Friday, May 06, 2005

Upon further review

I suggested below that a decision-making experiment referenced in the HBR was flawed because it used students as a substitute for real decision-makers and then drew some bold conclusions from their behavior.

Another bit of unreality is that the experimenter seems to think that policy is worked out in a relaxed vacuum where the participants bring a tabula rasa to the question they are dealing with and then focus on the facts set before them. This in no way resembles the environment real policy makers describe.

Henry Kissinger:
Any statesman is in part the prisoner of necessity. He is confronted with an environment he did not create, and is shaped by a personal history he can no longer change. It is an illusion to believe that leaders gain in profundity while they gain experience. As I have said, the convictions that leaders have formed before reaching high office are the intellectual capital they will consume as long as they continue in office. There is little time for leaders to reflect. They are locked in an endless battle in which the urgent constantly gains on the important. The public life of every political figure is a continual struggle to rescue an element of choice from the pressure of circumstances.

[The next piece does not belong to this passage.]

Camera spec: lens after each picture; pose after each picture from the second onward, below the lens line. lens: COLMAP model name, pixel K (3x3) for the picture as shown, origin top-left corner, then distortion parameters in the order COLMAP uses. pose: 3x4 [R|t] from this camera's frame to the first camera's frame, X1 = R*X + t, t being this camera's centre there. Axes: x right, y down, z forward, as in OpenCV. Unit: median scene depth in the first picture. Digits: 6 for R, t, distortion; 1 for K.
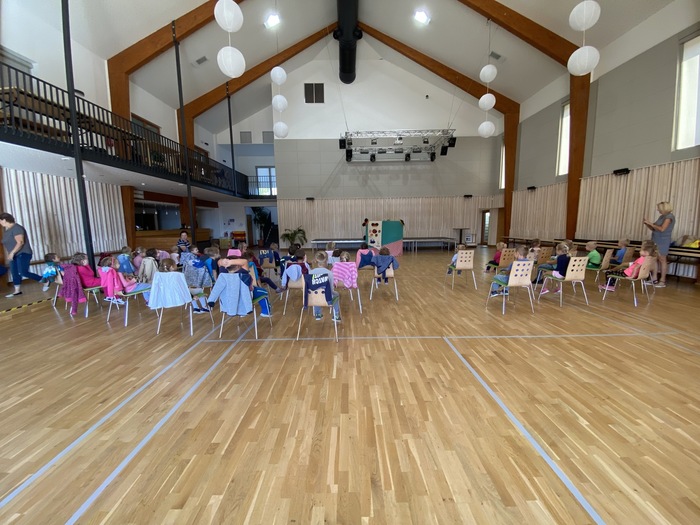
lens RADIAL K [[287.9, 0, 346.7], [0, 287.9, 260.1], [0, 0, 1]] dist [0.013899, -0.000806]
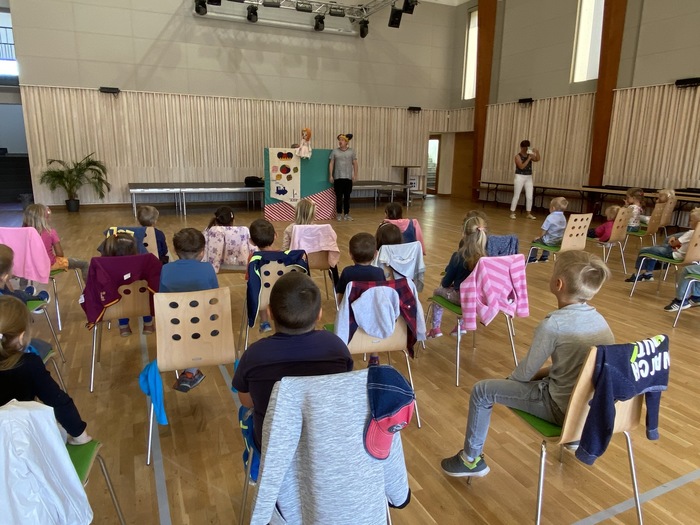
lens RADIAL K [[473.2, 0, 352.8], [0, 473.2, 262.3], [0, 0, 1]] dist [0.033279, -0.008119]
pose [[0.902550, -0.072833, 0.424380, -0.130039], [0.029560, 0.993746, 0.107681, -0.022129], [-0.429569, -0.084643, 0.899058, 0.176716]]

Sir Edward Grey, British foreign secretary in the decade before World War One also dismissed the idea that statesmen and ministers weigh information, make careful plans, and then seek to carry out those plans meticulously:
A minister beset with the administrative work of great office must often be astounded to read of the carefully laid plans … that critics and admirers attribute to him.

Scholars agree. Here is historian John Lewis Gaddis:
[Political scientist Alexander] George has suggested that there exists, for political leaders, something he calls an 'operational code'-a set of assumptions about the world, formed early in one's career, that tend to govern without much subsequent variations the way one responds to crises afterwards.


This does not mean that decision-makers do not use bad analogies (they do but that's another post). It simply means that they do not seize on them because of trivial reasons like the name of their office building. Nor do they pick up the analogy right as they sit down to formulate options. Rather, it seems that they will bring the analogies (good or bad) with them to the problem. The big danger is not that they will be misled by new but irrelevant data. Instead, they are more prone to disregard, ignore, or minimize new information that does not fit their pre-existing framework.